# Catfish have gone south...LOL



## Willfire67 (Oct 8, 2011)

On my property I bought in June is a 1/3 acre, 12' deep pond. The catfishing was GREAT in the summer. I noticed that after the water fell below 80 degress, the fishing slowed down. Now, the water is at 44 and the cats have stopped hitting all together! Is this normal or does anybody have any tips for me to try.
I have been fishing with a bobber, fishing at the bottom, nightcrawlers and beef liver (which worked great when it was warm out), absolutley nothing now. Im even "cheating" by throwing in some floating fish food to attact them to the surface to bobber fish. (Its worked in the past)


----------



## rustyfish (Apr 27, 2004)

Catfish fish bite best on days that the trees have leaves. lol spring is just around the bend.


----------



## Catproinnovations (Dec 8, 2009)

rustyfish said:


> Catfish fish bite best on days that the trees have leaves. lol spring is just around the bend.


not true some of the best catfishing is late october mid november you can consistently catch them till ice on.


----------



## Willfire67 (Oct 8, 2011)

i have to agree with Rustyfish. My best catfishing is July thru late Sept. Whats the trick for late October thru November? Cuz I have only caught a total of 3 fish since October 1st.


----------



## Salmonid (Apr 14, 2004)

pond catfish are definately tricky to catch in colder weather but they will still bite, I got 10 just 3 days ago in water that was 39.8 degrees. Fish were on mud bottom, and in some of the depest water in the lake. I suggest you use small baits, small hooks and keep moving around until you get them, they will definately be on the bottom, We never use floats and the bites can still be very hard. If your beating up on the fish, ( catch and releasing them) they get pretty smart so youll have to keep changing baits and tactics to keep catching them. we get channels all winter long so dont give up!

Salmonid


Salmonid


----------



## Willfire67 (Oct 8, 2011)

Thanks Mark! Went out today as well, nothing. They didnt even come up to eat the float food I threw in. I will try again tomorrow. What type of baits do you use, especially this time of year?


----------



## rustyfish (Apr 27, 2004)

Catproinnovations said:


> not true some of the best catfishing is late october mid november



? So if you could pick anytime of the year to catch the most or largest catfish it would be in late Oct and Nov? I'll just wait untill the water is twice as warm and the fish are eating twice as much food. Not saying they cant be caught all year because i know they can, but it is hard work after the water turns cold.
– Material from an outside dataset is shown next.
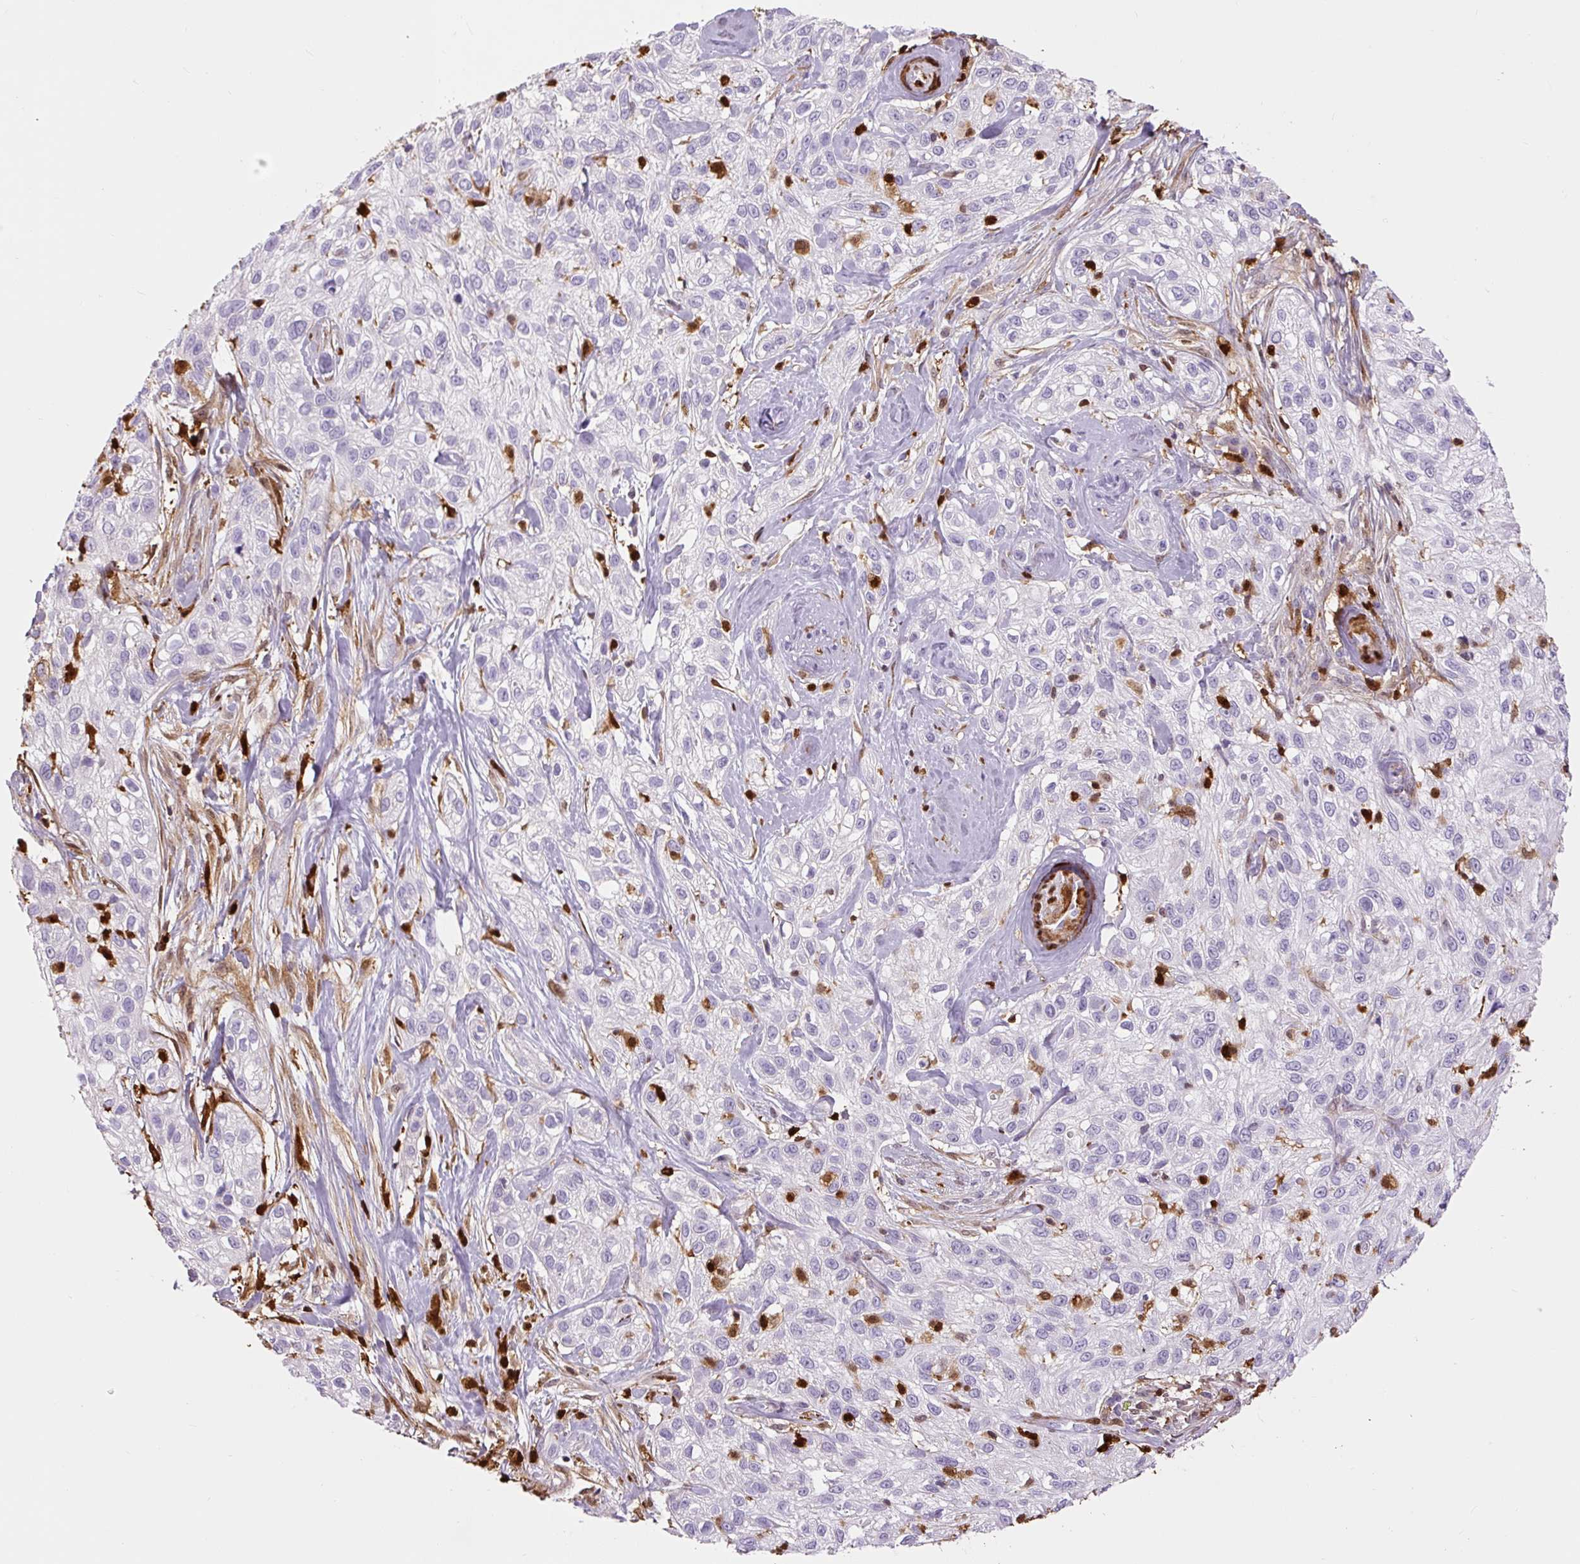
{"staining": {"intensity": "negative", "quantity": "none", "location": "none"}, "tissue": "skin cancer", "cell_type": "Tumor cells", "image_type": "cancer", "snomed": [{"axis": "morphology", "description": "Squamous cell carcinoma, NOS"}, {"axis": "topography", "description": "Skin"}], "caption": "The histopathology image reveals no staining of tumor cells in squamous cell carcinoma (skin).", "gene": "S100A4", "patient": {"sex": "male", "age": 82}}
Willfire67, i was just joking. Hope you figure them out cause I know I hate going 4 or 5 months every year with no catfish.


----------



## Willfire67 (Oct 8, 2011)

LOL, no doubt! Rusty, what are the differant types of bait you use and which have you found to be the best?


----------



## Salmonid (Apr 14, 2004)

I agree that November is probably the best time to get BIG channels, not many of them but the winter months is when i get my biggest on the average sized fish.
If I was fishing for numbers. id say April and May after a hard rain in the upper end of a shallow lake when every fish is headed for warmer water, looking for freshly washed in food and VERY hungry....

We even get channels through the ice every year, I get alot of them on cut shad and often on waxworms and know many folks get them with minnows. 

Day in and day out, fresh shad is by far, the best lake/river catfish baits. In ponds, cut bluegills work very well. 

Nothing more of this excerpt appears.